Con su papá era una chica seria, no tenían una relación sobrada de afecto. Era su única hija, su debilidad. En los trámites póstumos, le pidieron el documento de Lara. “La mamá me dijo que estaba en su mochila, así que otra vez me fui hasta el Iturraspe a buscar sus pertenencias. Estaban dentro de una mochila. Cuando meto la mano para buscar el documento, encuentro cuatro fotos mías con ella. Me mató, no sé por qué las llevó, quizás se la veía venir o tenía mucho miedo”, interpretó. “Fue todo muy injusto. Falta de solidaridad, profesionalismo y empatía”, insistió Claudia en su descargo en redes sociales. “Si de entrada hubiese tenido un suero o una cama de terapia, mi hija se hubiese salvado. Más allá de que esté todo el sistema desbordado, faltó en ese momento sentido común”, dijo la mamá de Lara y de Camila de 19 años, Mateo de 14 e Isabella de 9.

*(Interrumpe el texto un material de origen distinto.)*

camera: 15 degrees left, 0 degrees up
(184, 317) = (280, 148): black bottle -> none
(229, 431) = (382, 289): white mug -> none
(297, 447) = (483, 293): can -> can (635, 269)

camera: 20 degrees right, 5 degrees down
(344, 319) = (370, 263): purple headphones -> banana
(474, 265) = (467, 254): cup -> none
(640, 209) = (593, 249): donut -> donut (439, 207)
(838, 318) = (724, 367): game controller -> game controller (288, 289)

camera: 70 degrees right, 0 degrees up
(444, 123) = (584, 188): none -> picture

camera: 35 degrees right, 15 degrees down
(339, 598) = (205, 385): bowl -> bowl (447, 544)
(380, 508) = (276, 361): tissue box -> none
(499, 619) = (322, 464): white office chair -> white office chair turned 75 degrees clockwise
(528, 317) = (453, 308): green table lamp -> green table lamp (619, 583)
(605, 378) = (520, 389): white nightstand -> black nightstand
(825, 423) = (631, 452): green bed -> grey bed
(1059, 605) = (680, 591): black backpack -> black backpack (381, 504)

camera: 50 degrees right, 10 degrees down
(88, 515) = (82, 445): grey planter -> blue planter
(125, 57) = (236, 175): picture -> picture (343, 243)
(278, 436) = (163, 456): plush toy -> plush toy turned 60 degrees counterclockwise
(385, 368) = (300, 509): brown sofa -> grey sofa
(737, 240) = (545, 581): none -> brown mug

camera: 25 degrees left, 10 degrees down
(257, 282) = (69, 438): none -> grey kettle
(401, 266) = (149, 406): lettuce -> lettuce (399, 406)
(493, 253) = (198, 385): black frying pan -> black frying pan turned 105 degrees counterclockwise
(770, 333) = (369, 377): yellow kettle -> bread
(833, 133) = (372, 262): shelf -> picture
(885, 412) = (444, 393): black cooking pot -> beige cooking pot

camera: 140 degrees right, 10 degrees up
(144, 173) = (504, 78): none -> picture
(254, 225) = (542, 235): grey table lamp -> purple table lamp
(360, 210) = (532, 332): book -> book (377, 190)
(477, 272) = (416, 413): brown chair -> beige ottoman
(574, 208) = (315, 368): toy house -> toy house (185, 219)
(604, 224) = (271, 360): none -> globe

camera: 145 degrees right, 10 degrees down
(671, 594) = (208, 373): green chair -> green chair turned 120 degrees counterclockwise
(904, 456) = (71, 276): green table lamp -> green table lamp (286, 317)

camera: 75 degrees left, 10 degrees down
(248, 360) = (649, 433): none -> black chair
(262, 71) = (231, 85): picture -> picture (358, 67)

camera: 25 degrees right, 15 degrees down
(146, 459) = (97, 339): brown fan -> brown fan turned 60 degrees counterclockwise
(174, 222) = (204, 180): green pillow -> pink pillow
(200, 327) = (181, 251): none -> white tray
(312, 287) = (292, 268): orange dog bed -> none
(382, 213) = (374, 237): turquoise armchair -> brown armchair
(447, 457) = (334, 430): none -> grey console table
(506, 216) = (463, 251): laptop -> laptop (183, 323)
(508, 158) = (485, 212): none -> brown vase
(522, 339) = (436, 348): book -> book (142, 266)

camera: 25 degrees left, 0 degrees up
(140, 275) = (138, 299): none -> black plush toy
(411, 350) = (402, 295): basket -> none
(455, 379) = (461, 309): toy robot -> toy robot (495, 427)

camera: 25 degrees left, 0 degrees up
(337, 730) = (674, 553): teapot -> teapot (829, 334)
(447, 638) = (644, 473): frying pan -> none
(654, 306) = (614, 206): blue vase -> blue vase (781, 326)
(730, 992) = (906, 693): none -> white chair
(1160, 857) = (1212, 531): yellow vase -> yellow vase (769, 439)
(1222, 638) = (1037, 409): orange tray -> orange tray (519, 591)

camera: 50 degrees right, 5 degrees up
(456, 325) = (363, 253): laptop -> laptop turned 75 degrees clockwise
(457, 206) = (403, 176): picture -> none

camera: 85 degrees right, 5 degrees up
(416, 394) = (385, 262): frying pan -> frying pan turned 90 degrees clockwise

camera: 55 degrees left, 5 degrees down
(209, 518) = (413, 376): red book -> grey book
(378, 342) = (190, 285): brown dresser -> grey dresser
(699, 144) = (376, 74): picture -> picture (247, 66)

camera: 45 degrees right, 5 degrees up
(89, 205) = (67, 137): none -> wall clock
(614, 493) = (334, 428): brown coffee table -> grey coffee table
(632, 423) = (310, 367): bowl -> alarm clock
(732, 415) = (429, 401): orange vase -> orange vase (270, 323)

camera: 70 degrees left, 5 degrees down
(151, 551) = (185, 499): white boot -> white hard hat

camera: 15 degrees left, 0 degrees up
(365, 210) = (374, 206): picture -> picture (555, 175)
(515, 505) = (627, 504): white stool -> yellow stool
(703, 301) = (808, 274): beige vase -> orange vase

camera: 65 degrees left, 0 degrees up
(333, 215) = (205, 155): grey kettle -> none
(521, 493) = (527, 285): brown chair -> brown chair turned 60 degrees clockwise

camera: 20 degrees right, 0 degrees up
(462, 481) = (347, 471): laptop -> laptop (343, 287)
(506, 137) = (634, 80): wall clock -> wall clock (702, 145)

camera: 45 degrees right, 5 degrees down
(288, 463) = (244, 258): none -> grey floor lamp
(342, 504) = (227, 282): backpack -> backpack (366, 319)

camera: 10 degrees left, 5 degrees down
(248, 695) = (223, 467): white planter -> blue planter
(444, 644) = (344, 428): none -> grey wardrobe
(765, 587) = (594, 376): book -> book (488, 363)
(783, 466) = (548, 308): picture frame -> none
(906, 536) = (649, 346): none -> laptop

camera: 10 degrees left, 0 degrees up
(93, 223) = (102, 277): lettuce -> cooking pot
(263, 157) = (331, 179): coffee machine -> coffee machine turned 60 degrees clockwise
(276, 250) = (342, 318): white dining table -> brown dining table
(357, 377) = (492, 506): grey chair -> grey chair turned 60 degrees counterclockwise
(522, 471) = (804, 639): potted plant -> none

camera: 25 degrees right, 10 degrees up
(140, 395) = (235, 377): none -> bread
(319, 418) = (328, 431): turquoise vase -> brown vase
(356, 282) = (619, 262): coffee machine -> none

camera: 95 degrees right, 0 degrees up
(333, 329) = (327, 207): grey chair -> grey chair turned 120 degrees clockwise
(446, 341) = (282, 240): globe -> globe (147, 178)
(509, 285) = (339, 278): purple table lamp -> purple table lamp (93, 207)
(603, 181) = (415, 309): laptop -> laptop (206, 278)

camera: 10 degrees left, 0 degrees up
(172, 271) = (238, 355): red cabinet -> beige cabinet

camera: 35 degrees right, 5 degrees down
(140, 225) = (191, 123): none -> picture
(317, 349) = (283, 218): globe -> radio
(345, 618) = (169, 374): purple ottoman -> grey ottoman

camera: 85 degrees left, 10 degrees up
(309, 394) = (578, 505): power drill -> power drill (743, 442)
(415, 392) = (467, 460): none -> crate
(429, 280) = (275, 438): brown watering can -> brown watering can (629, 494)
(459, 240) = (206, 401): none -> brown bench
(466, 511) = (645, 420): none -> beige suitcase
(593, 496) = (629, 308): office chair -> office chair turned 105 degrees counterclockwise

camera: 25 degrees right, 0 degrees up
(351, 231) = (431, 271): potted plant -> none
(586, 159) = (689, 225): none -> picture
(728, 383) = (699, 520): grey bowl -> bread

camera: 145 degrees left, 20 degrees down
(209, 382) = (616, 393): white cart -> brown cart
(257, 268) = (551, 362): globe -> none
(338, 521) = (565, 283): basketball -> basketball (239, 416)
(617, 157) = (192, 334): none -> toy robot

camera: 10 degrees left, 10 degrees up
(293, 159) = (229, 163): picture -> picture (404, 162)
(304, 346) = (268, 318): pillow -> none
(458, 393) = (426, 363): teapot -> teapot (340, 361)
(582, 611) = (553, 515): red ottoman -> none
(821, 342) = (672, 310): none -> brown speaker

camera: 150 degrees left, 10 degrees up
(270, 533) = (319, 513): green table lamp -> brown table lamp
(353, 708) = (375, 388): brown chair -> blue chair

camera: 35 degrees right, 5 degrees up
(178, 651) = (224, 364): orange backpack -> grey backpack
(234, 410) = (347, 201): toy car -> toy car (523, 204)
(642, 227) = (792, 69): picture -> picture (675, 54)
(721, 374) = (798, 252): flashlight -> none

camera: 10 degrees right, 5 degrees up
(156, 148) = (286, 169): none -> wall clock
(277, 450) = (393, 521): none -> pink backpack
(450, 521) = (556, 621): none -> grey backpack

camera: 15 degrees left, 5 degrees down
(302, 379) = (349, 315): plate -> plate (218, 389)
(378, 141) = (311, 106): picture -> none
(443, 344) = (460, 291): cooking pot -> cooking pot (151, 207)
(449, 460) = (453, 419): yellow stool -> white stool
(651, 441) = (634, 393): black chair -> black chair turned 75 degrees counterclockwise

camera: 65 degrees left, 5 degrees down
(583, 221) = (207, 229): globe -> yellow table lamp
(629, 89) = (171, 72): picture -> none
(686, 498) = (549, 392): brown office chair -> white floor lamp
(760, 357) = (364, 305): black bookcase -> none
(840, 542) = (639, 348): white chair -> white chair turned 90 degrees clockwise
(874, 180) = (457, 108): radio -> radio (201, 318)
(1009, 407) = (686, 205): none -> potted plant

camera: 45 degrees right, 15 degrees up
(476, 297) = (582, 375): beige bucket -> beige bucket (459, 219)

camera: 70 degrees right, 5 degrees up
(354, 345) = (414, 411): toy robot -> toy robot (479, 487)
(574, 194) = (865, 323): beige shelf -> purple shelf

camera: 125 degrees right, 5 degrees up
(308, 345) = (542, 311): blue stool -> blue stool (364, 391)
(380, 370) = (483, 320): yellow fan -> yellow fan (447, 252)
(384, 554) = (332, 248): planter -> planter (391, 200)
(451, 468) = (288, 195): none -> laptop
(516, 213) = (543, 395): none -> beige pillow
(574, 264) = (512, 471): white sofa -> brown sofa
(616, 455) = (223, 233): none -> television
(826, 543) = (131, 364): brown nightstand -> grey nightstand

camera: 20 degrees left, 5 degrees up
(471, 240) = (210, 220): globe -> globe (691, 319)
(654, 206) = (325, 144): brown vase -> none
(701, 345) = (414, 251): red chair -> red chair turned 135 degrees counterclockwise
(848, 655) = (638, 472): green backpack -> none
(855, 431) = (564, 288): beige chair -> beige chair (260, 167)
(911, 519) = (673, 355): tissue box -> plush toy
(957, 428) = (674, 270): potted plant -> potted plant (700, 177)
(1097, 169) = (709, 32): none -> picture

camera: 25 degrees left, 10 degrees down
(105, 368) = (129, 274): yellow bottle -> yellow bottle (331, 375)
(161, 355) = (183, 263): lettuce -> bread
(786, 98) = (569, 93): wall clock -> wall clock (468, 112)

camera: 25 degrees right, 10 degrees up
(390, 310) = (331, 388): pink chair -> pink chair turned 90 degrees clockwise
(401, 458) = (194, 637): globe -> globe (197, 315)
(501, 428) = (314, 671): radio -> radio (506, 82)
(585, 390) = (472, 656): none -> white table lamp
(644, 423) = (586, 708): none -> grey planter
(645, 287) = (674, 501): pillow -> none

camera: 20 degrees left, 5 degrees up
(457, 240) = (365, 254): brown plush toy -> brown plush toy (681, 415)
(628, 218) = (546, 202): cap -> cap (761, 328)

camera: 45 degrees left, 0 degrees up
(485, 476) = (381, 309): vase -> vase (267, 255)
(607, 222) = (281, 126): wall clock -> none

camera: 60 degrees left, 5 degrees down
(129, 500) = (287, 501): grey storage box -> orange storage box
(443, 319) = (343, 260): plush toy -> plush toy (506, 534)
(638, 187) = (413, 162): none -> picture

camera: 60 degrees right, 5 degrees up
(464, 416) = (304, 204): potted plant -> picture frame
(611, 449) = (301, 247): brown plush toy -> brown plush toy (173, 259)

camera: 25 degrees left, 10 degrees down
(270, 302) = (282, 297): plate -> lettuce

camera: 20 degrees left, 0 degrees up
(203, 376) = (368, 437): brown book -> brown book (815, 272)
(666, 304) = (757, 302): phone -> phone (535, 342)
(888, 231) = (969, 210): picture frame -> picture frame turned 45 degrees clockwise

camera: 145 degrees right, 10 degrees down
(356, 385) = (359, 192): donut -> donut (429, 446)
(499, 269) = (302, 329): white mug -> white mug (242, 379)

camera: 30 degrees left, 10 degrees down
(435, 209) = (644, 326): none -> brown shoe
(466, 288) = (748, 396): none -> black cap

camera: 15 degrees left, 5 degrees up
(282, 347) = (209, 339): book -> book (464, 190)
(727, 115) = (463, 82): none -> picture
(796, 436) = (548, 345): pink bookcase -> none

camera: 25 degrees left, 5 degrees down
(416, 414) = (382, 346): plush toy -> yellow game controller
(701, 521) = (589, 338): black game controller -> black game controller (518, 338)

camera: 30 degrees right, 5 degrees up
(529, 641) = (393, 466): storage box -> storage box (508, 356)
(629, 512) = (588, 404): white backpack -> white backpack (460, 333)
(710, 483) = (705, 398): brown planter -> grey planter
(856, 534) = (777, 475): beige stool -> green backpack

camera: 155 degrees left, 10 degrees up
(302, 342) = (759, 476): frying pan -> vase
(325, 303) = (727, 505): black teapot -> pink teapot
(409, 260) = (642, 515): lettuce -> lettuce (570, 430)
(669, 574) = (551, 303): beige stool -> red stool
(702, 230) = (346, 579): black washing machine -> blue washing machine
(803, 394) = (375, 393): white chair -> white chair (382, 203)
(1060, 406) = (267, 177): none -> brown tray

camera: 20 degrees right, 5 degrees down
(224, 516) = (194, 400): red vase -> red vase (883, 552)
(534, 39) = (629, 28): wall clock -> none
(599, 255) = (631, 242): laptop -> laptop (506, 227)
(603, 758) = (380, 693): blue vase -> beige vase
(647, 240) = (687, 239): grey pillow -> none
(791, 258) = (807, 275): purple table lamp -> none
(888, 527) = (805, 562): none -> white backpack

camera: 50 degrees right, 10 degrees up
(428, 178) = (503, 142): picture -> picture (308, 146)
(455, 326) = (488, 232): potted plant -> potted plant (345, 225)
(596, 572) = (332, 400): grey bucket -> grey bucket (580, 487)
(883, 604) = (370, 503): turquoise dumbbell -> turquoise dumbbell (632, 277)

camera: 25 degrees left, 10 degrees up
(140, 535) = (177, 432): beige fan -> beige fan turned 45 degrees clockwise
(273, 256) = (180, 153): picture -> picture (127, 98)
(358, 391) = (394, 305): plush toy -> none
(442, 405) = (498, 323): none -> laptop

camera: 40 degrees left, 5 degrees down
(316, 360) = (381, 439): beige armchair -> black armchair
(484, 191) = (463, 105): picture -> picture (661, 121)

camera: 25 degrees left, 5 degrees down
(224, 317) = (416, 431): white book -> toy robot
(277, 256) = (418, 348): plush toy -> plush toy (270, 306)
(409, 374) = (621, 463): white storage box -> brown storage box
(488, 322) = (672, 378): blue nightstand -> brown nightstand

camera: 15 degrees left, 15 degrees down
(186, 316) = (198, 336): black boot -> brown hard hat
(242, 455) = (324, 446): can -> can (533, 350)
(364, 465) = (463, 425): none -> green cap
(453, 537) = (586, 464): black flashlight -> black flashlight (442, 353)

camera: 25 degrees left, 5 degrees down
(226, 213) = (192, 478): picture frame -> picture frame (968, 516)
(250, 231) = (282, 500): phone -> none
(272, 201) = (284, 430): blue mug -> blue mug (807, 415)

Lara se había mudado a Esperanza para estudiar Ciencias Veterinarias en 2019. Estaba cursando el tercer año de la carrera. A los 16 había sufrido una descompensación severa por un problema alimenticio: había bajado veinte kilos en un mes. La curó el voluntariado en la organización S.O.S. Caballos de la ciudad de Santa Fe. Había empezado a asistir para limpiar el hábitat donde duermen los caballos. Su amor por los animales le devolvió el ánimo, el bienestar y la salud. Era su causa y su paz.
“Quería ser veterinaria pero no quería ponerse una veterinaria, quería irse a vivir al campo. Se peleaba con todo aquel que le hiciera algo mal a un animal. Odiaba las injusticias y amaba a los animales”, repitió Claudia. Los tres perros que había adoptado eran callejeros, una de sus gatas estaba ciega y las víboras que vivían con ella pertenecían a una amiga. Después de su muerte, las víboras volvieron con su dueña original, Salem -la gata ciega- quedó en la casa de una de sus amigas y Felipe -el otro gato- más los perros Ivar, Bonie y Beku se fueron a vivir con Claudia y su familia. Una manera de honrar la memoria de Lara.